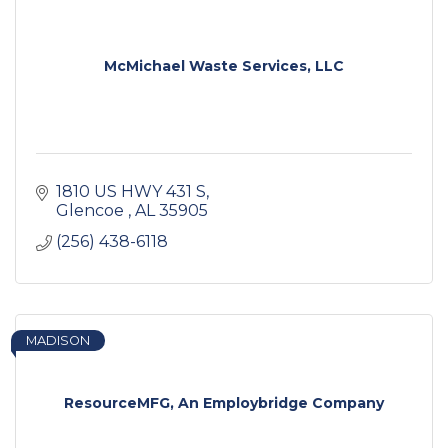
McMichael Waste Services, LLC
1810 US HWY 431 S
Glencoe 
AL
35905
(256) 438-6118
MADISON
ResourceMFG, An Employbridge Company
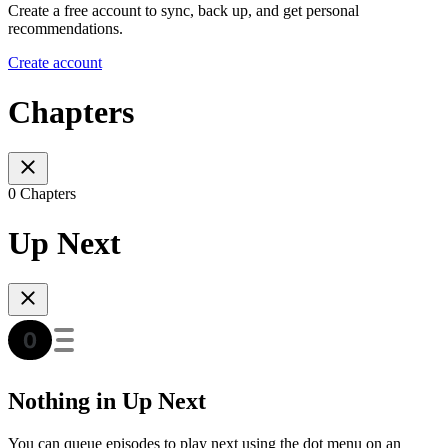
Create a free account to sync, back up, and get personal
recommendations.
Create account
Chapters
0 Chapters
Up Next
Nothing in Up Next
You can queue episodes to play next using the dot menu on an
· · · ·
> _Problem requirements_
Give the text lines from these records as a Markdown table with the columns Row and Line. Number each line in the Row column, skip any blank lines, and leave the pictures out.

> _Finished exercise_
| Row | Line |
|---|---|
| 1 | McMichael Waste Services, LLC |
| 2 | 1810 US HWY 431 S |
| 3 | Glencoe  |
| 4 | AL |
| 5 | 35905 |
| 6 | (256) 438-6118 |
| 7 | MADISON |
| 8 | ResourceMFG, An Employbridge Company |
| 9 | Create a free account to sync, back up, and get personal |
| 10 | recommendations. |
| 11 | Create account |
| 12 | Chapters |
| 13 | 0 Chapters |
| 14 | Up Next |
| 15 | Nothing in Up Next |
| 16 | You can queue episodes to play next using the dot menu on an |